Dusan Matic : Bagdala Trad. du serbo‑croate par H. et F. Wybrands. La Différence éd., 1984, 246 p.
Si l'on ne saurait accorder aucune priorité aux Français ou aux Yougoslaves ‑ et pour être plus précis : aux Serbes puisqu'il va s'agir d'un surréalisme essentiellement belgradois ‑ c'est que, partis d'une même admiration pour Lautréamont, Rimbaud ou Apollinaire, les uns et les autres auront une évolution parallèle.
En 1922 paraît à Belgrade la revue les Voies où publient déjà les principaux poètes de ce qui sera le surréalisme serbe : outre une poésie novatrice, on y pratique une critique à coups de balai qui n'est pas sans faire songer à Littérature qui paraît à Paris.
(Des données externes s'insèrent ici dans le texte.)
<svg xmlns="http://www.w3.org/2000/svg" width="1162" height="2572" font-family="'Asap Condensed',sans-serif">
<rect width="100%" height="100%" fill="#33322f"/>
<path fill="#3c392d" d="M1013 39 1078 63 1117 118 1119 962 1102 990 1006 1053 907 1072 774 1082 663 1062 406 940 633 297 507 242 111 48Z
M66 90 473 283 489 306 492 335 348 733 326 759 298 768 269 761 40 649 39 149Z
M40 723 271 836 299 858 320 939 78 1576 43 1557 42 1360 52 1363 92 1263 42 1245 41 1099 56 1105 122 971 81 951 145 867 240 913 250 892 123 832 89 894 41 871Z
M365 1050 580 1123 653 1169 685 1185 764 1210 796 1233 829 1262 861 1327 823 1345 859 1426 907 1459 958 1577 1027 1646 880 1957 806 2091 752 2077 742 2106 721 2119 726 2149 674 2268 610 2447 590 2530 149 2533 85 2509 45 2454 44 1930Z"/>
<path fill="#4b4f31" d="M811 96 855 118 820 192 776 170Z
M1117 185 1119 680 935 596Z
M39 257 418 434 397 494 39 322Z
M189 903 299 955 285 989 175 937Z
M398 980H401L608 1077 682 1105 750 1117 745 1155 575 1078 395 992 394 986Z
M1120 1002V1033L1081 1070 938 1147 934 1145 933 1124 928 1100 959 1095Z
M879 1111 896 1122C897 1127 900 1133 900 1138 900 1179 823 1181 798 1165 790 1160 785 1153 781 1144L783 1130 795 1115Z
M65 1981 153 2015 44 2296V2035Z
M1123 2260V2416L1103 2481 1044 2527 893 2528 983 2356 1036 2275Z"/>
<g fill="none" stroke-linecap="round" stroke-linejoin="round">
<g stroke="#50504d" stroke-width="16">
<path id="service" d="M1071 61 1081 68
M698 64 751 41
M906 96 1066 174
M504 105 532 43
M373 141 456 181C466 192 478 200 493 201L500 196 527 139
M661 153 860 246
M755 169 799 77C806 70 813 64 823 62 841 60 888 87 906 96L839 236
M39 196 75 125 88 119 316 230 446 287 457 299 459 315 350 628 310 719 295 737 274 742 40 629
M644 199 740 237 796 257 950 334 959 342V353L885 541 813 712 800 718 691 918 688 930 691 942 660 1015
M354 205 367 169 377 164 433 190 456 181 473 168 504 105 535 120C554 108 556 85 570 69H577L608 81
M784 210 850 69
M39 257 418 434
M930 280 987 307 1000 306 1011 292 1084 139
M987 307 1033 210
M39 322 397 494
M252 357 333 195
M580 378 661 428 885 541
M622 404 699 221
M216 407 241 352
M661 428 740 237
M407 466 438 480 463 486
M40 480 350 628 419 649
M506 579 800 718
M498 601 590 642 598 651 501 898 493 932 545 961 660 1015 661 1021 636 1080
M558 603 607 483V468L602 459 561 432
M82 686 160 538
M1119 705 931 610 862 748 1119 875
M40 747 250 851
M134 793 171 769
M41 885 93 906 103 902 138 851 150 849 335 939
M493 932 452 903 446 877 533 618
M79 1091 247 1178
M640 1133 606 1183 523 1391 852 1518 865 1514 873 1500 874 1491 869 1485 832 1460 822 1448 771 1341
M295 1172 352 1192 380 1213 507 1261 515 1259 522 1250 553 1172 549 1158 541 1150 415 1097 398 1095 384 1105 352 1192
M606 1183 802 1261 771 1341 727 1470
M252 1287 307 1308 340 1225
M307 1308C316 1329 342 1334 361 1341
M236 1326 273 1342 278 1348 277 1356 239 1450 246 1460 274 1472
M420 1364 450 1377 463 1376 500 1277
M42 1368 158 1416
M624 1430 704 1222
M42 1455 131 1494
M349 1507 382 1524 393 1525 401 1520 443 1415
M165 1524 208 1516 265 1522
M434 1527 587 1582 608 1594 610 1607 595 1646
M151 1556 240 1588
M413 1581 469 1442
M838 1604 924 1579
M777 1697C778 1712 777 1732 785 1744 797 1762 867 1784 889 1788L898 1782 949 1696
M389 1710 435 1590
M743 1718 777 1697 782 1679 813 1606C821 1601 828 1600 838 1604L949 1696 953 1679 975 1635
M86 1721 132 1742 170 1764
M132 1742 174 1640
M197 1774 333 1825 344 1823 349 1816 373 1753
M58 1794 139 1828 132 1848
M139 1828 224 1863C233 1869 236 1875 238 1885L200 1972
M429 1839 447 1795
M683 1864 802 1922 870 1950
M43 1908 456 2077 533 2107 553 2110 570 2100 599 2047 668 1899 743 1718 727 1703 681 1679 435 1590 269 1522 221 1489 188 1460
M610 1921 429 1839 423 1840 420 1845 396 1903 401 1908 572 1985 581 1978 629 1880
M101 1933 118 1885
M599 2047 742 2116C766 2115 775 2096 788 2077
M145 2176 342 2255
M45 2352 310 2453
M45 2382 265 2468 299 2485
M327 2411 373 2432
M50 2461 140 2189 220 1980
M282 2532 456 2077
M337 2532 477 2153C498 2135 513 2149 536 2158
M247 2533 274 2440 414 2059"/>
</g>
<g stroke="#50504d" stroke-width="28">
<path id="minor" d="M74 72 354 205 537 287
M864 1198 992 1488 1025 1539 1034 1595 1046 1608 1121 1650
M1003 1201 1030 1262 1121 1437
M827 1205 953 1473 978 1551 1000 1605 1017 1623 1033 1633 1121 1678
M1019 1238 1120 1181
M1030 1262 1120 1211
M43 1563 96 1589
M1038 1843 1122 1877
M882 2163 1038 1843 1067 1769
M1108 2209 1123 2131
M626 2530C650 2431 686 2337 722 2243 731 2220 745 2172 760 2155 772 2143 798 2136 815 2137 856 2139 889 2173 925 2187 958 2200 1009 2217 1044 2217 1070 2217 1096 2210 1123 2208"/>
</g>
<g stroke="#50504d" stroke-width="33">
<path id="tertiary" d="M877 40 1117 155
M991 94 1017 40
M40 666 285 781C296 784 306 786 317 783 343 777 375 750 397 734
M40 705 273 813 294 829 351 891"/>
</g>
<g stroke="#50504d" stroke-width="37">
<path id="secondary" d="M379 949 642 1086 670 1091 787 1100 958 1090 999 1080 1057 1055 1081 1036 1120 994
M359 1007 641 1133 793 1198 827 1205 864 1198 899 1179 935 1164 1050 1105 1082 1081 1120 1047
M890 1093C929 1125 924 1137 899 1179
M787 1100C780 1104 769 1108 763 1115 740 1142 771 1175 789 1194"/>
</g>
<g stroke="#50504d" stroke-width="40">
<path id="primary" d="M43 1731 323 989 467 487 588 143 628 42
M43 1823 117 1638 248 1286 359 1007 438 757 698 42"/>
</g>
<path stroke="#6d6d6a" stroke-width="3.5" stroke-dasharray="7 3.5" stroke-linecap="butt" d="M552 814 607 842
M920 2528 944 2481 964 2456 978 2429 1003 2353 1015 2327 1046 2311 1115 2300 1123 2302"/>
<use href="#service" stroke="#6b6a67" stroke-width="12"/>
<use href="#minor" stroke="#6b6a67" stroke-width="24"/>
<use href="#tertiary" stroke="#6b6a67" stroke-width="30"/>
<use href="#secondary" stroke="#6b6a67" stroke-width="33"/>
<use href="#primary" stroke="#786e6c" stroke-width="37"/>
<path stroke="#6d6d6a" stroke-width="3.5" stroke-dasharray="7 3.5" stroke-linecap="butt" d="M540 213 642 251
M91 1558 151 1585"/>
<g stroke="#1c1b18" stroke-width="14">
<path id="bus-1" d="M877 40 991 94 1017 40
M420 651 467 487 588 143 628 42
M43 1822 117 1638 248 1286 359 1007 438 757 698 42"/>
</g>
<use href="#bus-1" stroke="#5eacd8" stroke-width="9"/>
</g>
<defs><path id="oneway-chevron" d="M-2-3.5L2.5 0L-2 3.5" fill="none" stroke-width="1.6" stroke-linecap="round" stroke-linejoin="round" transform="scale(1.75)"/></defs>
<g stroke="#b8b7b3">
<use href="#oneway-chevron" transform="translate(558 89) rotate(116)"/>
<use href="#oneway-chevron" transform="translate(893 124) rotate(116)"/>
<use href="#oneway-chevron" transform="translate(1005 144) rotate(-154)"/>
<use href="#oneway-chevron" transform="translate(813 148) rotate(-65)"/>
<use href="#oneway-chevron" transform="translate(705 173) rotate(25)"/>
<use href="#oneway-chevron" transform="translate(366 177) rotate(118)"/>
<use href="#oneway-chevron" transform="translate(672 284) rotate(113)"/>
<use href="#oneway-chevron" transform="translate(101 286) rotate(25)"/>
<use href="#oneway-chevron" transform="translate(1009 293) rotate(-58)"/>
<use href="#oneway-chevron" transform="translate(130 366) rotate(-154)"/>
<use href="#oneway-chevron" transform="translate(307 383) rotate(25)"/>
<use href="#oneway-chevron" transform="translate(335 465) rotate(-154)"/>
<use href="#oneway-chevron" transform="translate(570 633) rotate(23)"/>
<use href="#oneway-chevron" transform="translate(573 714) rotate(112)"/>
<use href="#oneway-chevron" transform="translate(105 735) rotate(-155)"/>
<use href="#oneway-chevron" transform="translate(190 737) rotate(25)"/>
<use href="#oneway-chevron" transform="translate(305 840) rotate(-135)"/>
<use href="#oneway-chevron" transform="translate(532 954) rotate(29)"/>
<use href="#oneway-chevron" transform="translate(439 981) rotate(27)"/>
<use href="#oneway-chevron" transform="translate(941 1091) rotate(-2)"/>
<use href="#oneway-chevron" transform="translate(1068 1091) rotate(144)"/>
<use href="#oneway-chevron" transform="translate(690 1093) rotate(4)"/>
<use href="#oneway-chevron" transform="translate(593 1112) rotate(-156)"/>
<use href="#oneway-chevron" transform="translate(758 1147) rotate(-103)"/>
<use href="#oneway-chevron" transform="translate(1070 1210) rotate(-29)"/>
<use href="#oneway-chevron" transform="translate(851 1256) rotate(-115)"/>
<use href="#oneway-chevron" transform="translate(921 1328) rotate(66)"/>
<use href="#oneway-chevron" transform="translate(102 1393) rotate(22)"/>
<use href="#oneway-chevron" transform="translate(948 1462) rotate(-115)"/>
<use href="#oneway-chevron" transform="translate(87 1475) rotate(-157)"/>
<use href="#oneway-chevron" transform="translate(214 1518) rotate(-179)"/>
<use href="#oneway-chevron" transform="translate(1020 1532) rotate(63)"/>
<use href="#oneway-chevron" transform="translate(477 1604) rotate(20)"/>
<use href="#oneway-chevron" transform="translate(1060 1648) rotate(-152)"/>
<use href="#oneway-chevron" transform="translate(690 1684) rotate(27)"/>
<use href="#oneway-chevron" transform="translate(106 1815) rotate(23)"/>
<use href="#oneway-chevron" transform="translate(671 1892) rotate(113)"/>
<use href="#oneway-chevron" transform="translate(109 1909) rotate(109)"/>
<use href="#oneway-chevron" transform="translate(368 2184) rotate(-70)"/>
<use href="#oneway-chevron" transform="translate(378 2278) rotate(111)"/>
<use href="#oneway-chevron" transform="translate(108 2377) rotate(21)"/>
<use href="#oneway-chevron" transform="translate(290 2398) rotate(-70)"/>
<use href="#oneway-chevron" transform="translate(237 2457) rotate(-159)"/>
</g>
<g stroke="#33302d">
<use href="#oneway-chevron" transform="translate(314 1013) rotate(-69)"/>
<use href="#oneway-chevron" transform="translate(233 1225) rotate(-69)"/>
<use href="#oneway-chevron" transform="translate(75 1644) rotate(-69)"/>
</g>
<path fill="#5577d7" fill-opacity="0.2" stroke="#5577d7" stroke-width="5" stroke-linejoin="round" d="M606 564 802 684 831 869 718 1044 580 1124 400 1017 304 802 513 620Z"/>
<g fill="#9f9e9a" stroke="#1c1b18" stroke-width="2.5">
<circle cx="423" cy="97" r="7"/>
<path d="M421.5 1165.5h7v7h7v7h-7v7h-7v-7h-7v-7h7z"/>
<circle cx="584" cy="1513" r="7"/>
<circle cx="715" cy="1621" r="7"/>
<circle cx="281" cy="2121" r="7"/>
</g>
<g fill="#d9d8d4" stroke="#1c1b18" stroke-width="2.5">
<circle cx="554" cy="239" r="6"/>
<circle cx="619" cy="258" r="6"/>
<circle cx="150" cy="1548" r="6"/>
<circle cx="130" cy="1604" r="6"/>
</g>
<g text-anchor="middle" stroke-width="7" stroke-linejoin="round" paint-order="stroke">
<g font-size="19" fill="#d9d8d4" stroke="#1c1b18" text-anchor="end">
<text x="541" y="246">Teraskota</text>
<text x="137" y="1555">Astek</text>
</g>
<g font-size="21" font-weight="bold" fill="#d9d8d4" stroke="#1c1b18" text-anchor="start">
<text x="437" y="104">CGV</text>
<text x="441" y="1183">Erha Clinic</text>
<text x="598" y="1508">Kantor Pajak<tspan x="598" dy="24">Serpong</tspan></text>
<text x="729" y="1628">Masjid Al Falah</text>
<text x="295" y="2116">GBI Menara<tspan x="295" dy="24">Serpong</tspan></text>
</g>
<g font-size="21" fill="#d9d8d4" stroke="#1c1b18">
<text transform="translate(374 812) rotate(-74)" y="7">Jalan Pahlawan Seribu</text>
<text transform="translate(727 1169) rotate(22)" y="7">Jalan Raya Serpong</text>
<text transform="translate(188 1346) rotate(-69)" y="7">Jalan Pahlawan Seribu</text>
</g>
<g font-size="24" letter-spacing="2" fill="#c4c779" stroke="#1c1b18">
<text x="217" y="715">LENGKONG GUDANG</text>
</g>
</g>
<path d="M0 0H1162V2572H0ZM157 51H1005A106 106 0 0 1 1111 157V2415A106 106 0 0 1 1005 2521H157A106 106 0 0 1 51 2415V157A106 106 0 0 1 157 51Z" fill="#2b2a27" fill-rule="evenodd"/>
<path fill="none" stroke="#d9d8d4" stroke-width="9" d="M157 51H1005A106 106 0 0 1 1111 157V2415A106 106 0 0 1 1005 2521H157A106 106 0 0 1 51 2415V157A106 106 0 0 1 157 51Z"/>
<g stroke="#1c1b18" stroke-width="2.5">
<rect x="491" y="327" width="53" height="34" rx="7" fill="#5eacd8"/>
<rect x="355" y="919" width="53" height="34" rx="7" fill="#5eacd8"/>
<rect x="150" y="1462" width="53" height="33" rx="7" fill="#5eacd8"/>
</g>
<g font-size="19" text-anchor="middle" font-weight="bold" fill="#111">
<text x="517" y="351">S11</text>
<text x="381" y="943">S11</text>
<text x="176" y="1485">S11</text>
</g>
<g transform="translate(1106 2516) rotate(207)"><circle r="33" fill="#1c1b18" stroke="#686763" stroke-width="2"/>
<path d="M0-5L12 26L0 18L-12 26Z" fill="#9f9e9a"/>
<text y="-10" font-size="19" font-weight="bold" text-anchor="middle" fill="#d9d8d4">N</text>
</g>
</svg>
La rencontre devait fatalement se produire puisque la plupart des poètes et peintres serbes séjourneront à Paris à un moment ou à un autre au début des années vingt. Le premier numéro de la Révolution surréaliste en décembre 1924 recommande de lire la revue belgradoise Témoignages ; celle-ci, de son côté, rend compte du Manifeste et des publications des surréalistes français.
Au Cyrano en 1925
Le premier à avoir véritablement participé aux réunions parisiennes est Dusan Matic, en 1925, au Café Cyrano dont il a plus tard évoqué l'atmosphère dans André Breton oblique (1976) [1]. Il sera d'ailleurs l'un des signataires du manifeste "La Révolution d'abord et toujours", de même que Monny de Boully, autre Belgradois arrivé depuis peu à Paris. Contrairement à ses amis serbes, Monny de Boully décidera de faire une carrière en langue française : c'est lui qui traduira pour la Révolution surréaliste jusqu'à ce qu'après sa rupture avec Breton on le retrouve dans le groupe du Grand Jeu.
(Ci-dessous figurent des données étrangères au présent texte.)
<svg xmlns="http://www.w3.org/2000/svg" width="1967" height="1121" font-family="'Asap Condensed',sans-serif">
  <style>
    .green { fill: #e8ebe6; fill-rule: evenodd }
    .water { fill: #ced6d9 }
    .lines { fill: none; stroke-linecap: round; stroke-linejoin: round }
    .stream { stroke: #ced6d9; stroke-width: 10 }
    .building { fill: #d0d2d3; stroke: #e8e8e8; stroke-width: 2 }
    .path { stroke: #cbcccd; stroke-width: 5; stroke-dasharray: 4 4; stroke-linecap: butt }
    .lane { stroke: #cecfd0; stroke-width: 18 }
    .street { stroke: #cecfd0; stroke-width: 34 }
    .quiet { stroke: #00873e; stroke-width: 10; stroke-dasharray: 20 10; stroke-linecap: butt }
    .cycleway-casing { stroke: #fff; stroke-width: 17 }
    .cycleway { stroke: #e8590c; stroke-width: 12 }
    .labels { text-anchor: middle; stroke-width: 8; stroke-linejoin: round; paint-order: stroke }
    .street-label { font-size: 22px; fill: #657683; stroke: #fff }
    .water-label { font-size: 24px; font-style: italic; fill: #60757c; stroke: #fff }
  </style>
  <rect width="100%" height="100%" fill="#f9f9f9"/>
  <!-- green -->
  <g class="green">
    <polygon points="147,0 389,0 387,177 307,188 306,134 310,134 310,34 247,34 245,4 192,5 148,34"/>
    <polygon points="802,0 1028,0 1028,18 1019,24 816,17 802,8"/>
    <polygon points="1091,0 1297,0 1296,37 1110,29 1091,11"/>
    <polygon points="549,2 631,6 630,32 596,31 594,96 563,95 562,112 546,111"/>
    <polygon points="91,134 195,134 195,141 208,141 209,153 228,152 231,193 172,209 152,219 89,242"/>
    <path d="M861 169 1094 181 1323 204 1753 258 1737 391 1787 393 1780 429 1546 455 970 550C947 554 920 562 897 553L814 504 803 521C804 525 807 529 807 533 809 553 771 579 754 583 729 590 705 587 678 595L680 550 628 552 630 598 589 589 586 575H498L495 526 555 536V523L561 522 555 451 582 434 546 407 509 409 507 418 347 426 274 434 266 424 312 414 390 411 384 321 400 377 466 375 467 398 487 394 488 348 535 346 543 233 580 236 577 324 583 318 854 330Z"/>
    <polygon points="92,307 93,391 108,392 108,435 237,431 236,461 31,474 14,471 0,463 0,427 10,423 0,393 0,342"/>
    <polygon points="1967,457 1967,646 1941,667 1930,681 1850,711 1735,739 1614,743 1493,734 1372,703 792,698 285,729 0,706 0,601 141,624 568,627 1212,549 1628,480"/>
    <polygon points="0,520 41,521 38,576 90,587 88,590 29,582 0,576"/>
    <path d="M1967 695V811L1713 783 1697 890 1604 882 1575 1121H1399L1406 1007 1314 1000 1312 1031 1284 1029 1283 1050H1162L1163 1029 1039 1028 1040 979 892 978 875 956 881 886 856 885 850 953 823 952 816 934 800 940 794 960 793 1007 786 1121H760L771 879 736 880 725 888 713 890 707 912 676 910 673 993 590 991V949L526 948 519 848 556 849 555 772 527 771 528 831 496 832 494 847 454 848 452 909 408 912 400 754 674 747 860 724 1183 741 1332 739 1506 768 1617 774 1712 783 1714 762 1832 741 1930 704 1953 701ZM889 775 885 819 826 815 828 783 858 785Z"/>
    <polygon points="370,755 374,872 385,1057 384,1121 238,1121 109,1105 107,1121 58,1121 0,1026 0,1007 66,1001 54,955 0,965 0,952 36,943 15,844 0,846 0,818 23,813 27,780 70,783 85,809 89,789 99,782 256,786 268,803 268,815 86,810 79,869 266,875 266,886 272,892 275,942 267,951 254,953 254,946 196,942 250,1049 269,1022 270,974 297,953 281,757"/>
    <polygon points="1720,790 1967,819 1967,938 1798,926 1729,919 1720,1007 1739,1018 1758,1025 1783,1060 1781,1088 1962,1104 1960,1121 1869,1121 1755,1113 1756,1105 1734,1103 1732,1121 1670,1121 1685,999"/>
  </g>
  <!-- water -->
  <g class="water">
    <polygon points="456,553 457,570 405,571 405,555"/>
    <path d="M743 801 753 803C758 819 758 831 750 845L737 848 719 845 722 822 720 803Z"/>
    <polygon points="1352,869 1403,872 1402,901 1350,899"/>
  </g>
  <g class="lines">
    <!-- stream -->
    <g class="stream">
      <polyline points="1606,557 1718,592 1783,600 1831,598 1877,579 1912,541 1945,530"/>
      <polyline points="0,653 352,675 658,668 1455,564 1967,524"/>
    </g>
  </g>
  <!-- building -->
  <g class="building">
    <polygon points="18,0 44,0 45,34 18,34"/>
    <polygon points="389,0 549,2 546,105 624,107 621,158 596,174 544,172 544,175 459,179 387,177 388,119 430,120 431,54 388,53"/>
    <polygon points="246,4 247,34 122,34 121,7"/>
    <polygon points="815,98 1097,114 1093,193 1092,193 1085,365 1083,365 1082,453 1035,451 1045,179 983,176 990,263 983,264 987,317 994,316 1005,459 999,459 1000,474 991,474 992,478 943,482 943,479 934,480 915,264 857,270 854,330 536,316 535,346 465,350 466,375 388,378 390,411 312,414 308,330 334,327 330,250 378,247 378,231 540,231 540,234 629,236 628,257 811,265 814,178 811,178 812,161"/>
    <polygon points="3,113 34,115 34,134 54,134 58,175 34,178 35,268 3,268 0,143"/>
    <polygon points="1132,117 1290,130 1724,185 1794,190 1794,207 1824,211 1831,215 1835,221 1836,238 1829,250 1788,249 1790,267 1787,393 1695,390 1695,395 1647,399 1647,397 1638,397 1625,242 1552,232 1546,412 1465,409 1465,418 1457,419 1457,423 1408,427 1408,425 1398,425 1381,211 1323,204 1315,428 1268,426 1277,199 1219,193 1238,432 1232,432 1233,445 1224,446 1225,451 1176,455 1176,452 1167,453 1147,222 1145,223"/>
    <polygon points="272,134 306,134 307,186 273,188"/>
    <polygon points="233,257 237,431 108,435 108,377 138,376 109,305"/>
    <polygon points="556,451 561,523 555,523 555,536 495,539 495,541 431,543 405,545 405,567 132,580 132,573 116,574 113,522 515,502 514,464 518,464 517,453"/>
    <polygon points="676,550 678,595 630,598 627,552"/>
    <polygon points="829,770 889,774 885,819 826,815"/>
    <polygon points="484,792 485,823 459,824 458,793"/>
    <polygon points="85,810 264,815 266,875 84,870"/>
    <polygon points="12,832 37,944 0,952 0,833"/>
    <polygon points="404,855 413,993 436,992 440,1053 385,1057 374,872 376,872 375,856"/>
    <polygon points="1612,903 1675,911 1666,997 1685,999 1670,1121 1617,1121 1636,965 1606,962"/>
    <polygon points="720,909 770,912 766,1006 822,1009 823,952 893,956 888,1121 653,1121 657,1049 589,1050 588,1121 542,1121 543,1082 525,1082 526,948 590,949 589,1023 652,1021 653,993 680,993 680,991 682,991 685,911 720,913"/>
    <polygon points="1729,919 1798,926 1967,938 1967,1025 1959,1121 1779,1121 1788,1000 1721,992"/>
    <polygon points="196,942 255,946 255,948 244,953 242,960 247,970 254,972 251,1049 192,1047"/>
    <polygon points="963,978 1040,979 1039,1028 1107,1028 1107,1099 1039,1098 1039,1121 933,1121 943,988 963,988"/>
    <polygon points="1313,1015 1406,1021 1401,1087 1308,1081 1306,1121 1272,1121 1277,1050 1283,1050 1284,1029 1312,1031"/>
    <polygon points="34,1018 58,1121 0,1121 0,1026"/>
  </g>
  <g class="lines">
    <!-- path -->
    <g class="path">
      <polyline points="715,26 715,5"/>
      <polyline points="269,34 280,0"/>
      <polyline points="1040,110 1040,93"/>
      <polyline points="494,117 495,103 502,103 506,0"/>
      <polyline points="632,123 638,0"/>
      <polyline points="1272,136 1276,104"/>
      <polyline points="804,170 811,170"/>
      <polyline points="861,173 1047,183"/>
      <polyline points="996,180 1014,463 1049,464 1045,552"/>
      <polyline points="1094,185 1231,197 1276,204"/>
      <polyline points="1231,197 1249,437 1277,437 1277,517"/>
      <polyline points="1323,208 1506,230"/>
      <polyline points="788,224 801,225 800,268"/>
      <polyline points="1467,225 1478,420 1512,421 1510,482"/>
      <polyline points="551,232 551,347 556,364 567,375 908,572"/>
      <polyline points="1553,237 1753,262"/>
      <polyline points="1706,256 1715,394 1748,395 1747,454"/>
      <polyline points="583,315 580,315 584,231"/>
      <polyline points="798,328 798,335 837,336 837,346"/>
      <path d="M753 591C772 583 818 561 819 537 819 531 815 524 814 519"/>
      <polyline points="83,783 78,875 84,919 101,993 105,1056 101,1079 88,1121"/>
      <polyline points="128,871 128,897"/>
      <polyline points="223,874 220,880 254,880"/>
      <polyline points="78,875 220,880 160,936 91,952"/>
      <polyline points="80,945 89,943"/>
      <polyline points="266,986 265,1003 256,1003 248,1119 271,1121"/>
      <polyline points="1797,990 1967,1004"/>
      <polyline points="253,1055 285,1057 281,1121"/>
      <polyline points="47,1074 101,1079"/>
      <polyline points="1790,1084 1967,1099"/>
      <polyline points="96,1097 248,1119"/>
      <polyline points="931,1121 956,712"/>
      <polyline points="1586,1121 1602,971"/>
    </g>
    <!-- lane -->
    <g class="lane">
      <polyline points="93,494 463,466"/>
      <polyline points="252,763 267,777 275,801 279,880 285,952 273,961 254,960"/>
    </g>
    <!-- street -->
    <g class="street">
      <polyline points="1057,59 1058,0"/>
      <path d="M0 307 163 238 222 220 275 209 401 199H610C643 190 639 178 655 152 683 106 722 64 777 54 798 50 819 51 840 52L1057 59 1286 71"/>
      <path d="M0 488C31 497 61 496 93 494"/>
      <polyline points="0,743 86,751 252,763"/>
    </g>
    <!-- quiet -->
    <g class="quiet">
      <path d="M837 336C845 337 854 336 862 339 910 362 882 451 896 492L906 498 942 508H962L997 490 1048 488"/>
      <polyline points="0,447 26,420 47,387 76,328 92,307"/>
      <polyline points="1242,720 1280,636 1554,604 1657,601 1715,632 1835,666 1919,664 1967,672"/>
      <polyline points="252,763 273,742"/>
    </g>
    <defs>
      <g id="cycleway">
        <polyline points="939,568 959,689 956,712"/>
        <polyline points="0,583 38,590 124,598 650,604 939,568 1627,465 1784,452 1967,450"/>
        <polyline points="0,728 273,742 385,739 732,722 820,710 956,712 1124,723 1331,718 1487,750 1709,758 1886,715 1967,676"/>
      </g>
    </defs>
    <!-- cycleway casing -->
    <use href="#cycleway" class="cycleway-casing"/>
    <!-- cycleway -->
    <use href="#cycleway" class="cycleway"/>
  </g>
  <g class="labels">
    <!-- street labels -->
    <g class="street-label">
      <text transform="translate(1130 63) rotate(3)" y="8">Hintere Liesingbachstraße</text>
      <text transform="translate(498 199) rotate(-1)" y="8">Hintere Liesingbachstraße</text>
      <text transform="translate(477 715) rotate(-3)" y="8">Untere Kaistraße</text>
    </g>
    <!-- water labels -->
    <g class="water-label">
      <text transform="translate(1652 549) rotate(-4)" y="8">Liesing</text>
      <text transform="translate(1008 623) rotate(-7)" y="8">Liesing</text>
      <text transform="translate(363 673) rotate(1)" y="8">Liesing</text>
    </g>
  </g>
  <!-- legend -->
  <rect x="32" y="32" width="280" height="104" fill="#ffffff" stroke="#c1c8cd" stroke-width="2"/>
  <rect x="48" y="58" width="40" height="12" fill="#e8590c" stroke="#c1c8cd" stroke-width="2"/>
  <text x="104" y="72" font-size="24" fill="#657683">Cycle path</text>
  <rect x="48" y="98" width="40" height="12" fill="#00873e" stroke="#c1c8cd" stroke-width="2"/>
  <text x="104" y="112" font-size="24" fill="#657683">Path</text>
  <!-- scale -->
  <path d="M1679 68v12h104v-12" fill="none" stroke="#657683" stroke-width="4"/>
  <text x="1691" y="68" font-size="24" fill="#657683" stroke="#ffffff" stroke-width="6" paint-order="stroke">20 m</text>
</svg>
Curieusement, Ristic ne signe pas ; ne se trouvant pas alors à Paris, on n'avait probablement pas pu le consulter. C'est bien pourtant dans le même numéro de la Révolution surréaliste qu'il publie le poème "Se tuer" :
... Plonger plus que la vie dans cette rivière Où brûlent les jours à venir à mourir de rire Scaphandrier noyé sur une civière Exact au rendez‑vous où la mort se mire
En 1925, Milan Dedinac fait paraître l'Oiseau public et Ristic, en 1928, alors qu'il revient de Paris, un essai lyrique intitulé Sans mesure : ce sont les premières oeuvres majeures du surréalisme serbe. En fait, c'est en 1929 que les écrivains et peintres surréalistes serbes, jusqu'alors dispersés, s'organisent en un groupe cohérent ; ils fondent une centrale surréaliste à Belgrade à l'instar de leurs amis français et se définissent à coups de manifestes.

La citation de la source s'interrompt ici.